A systematic understanding of the molecular changes that occur through pigment diagenesis will help to guide a search for chemical signatures in fossils, and so researchers attempting to reconstruct palaeocolour may wish to validate their conclusions under experimental frameworks. Experimental taphonomy, particularly thermal maturation, should help to identify chemical and morphological signatures of fossil melanin and other pigments and might lead to the possibility of using pigments other than melanin for palaeocolour reconstruction (Colleary et al., 2015; Saitta et al., 2017, 2018d).

CONCLUSIONS

(1) There is currently no single formalised methodological framework that can be referenced for all cases of fossil colour reconstruction. Additionally, limitations on the preservation of biological tissues, sampling, and diagenesis should be accounted for. For example, information loss in fossilised feathers due to incomplete preservation of structural colour‐imparting keratin protein arrays or uncertainties in the preservation/identification of other fossil pigments should be borne in mind as combined pigmentary and structural mechanisms may have produced colour blends in extinct taxa that are undetectable in fossils.

(2) The correlation between melanosome morphology and the chemistry of the melanin pigment within, and therefore the hue produced, does not persist in tissues other than feathers and hair (i.e. non‐filamentous integument) (Vinther, 2015). Other workers have gone further by suggesting that the relationship does not persist in some non‐maniraptoran dinosaurs based on the hypothesis that melanosome morphology is dependent on pleiotropic gene relationships with other metabolic processes (Kellner et al., 2010; Li et al., 2014), but this hypothesis is currently untestable in extinct organisms.

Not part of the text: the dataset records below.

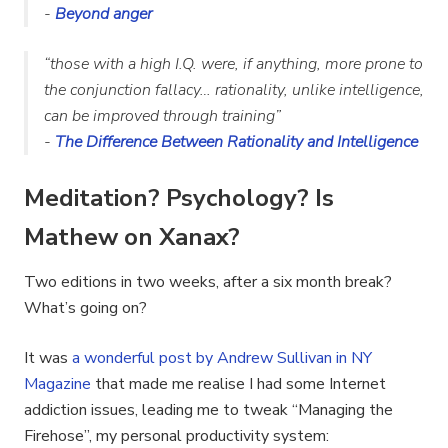
-
Beyond anger
“
those with a high I.Q. were, if anything, more prone to
the conjunction fallacy… rationality, unlike intelligence,
can be improved through training
”
-
The Difference Between Rationality and Intelligence
Meditation? Psychology? Is
Mathew on Xanax?
Two editions in two weeks, after a six month break?
What’s going on?
It was
a wonderful post by Andrew Sullivan in NY
Magazine
that made me realise I had some Internet
addiction issues, leading me to tweak “Managing the
Firehose”, my personal productivity system: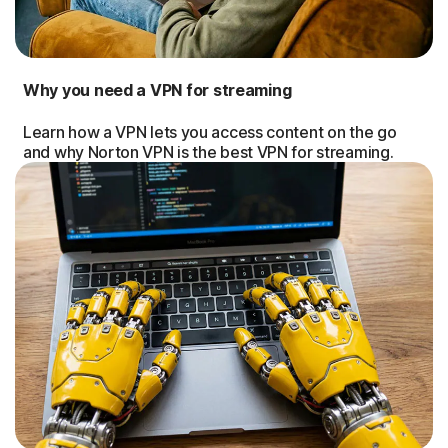
Why you need a VPN for streaming
Learn how a VPN lets you access content on the go
and why Norton VPN is the best VPN for streaming.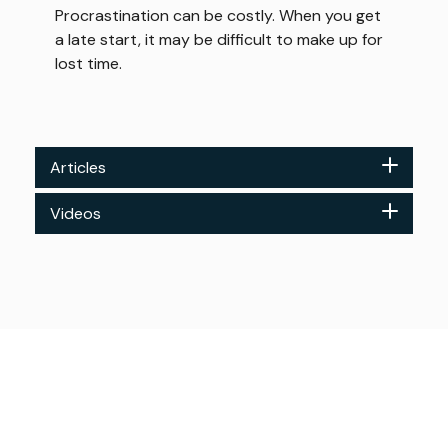
Procrastination can be costly. When you get
a late start, it may be difficult to make up for
lost time.
Articles
Videos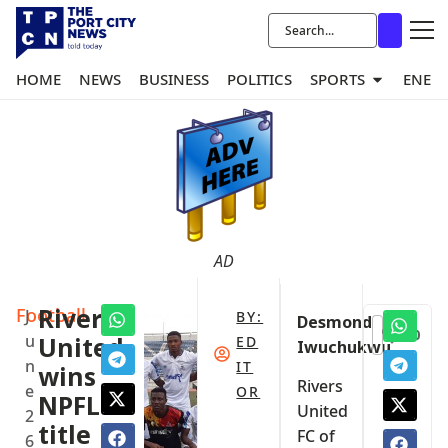
HOME
NEWS
BUSINESS
POLITICS
SPORTS
ENER
AD
Football
Rivers
J
BY:
Desmond
0
u
United
ED
Iwuchukwu
n
IT
wins
Rivers
e
OR
NPFL
United
2
title
FC of
6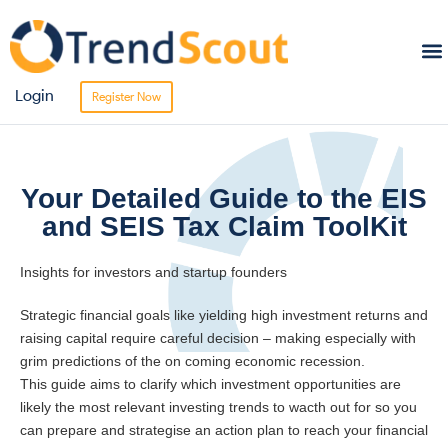
Sta
Bro
Login
Register Now
Your Detailed Guide to the EIS
and SEIS Tax Claim ToolKit
Insights for investors and startup founders
Strategic financial goals like yielding high investment returns and
raising capital require careful decision – making especially with
grim predictions of the on coming economic recession.
This guide aims to clarify which investment opportunities are
likely the most relevant investing trends to wacth out for so you
can prepare and strategise an action plan to reach your financial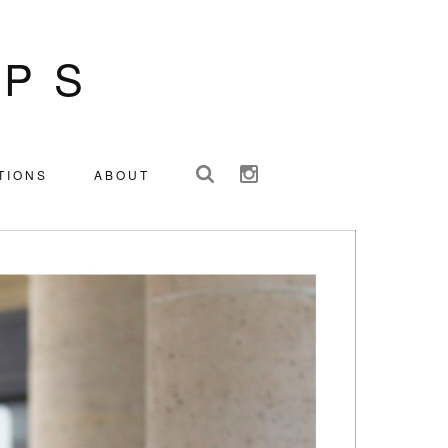
IPS
TIONS
ABOUT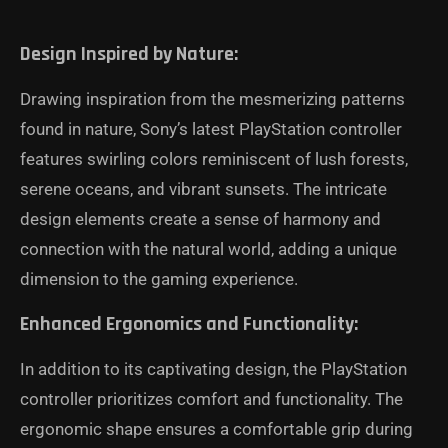
Design Inspired by Nature:
Drawing inspiration from the mesmerizing patterns
found in nature, Sony’s latest PlayStation controller
features swirling colors reminiscent of lush forests,
serene oceans, and vibrant sunsets. The intricate
design elements create a sense of harmony and
connection with the natural world, adding a unique
dimension to the gaming experience.
Enhanced Ergonomics and Functionality:
In addition to its captivating design, the PlayStation
controller prioritizes comfort and functionality. The
ergonomic shape ensures a comfortable grip during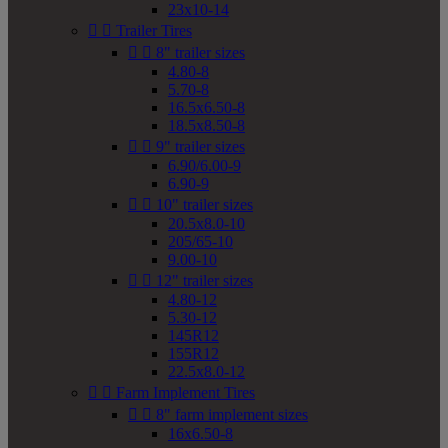
23x10-14


Trailer Tires


8" trailer sizes
4.80-8
5.70-8
16.5x6.50-8
18.5x8.50-8


9" trailer sizes
6.90/6.00-9
6.90-9


10" trailer sizes
20.5x8.0-10
205/65-10
9.00-10


12" trailer sizes
4.80-12
5.30-12
145R12
155R12
22.5x8.0-12


Farm Implement Tires


8" farm implement sizes
16x6.50-8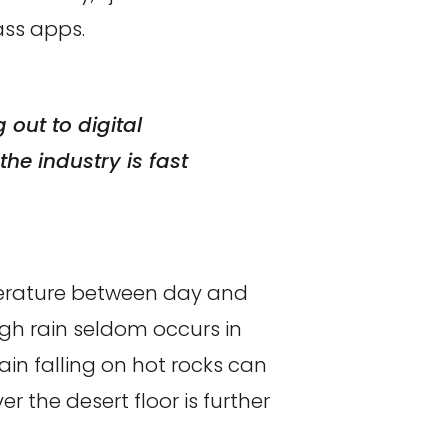
ss apps.
out to digital
he industry is fast
perature between day and
ugh rain seldom occurs in
ain falling on hot rocks can
 the desert floor is further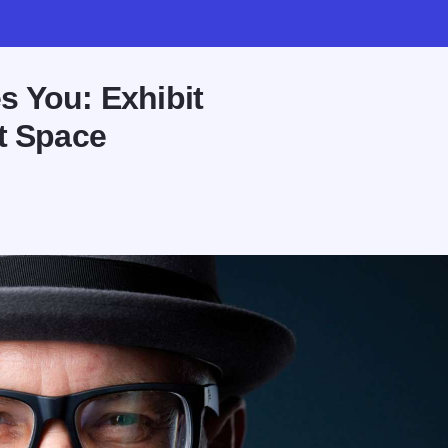
s You: Exhibit
t Space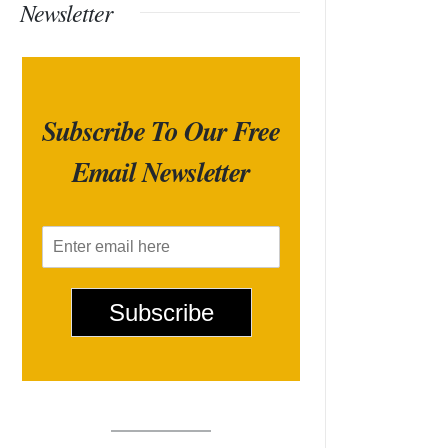
Newsletter
Subscribe To Our Free
Email Newsletter
E
m
a
i
Subscribe
l
*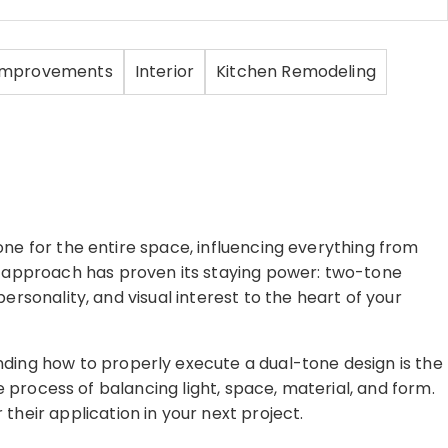
Improvements
Interior
Kitchen Remodeling
one for the entire space, influencing everything from
c approach has proven its staying power: two-tone
ersonality, and visual interest to the heart of your
ding how to properly execute a dual-tone design is the
te process of balancing light, space, material, and form.
heir application in your next project.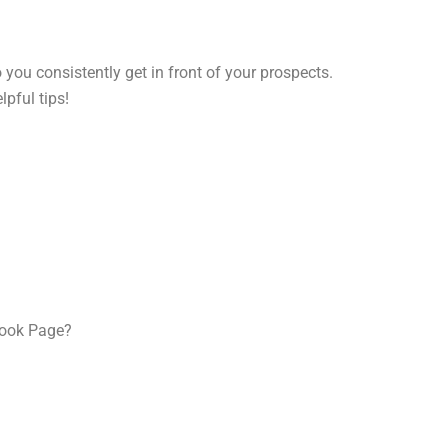
ou consistently get in front of your prospects.
pful tips!
book Page?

(3) Given that colour patterns, such as camouflage and countershading, are now being used to inform ecological aspects such as habitat preference and predator–prey interactions (Vinther et al., 2016; Brown et al., 2017; Smithwick et al., 2017), it has become especially important to discuss thoroughly the nuances of palaeocolour reconstruction. Herein, we synthesised different methodologies to provide a thorough framework to recognise melanin and fossilisable structural colour‐based patterns in fossils, especially among amniotes.

(4) Only once colour patterns have been reconstructed can predictions be made regarding the visual ecology and behaviour of ancient animals, such as signalling, camouflage, habitat preference, or predator–prey interactions. Strong caution has been advised by Negro, Finlayson & Galván (2018) in inferring colour patterns and predicting life‐history traits in fossils. While some of their criticisms are quite valid, it should be kept in mind that there are numerous limitations commonly faced by palaeontologists, such as an incomplete fossil record, poor preservation, destructive sampling techniques, and the inability to conduct observational or experimental behavioural or ecological studies on extinct organisms, all of which will hinder palaeocolour reconstruction efforts. Although biases should be recognised and accounted for, these difficulties should not preclude attempts by researchers to conduct objective palaeobiological investigations to the best of their abilities, thus making the field of palaeocolour reconstruction an exciting and stimulating endeavour.

(5) This review provides a framework incorporating a comprehensive battery of tests informed by taphonomy that can serve to guide palaeocolour reconstruction, especially among amniotes.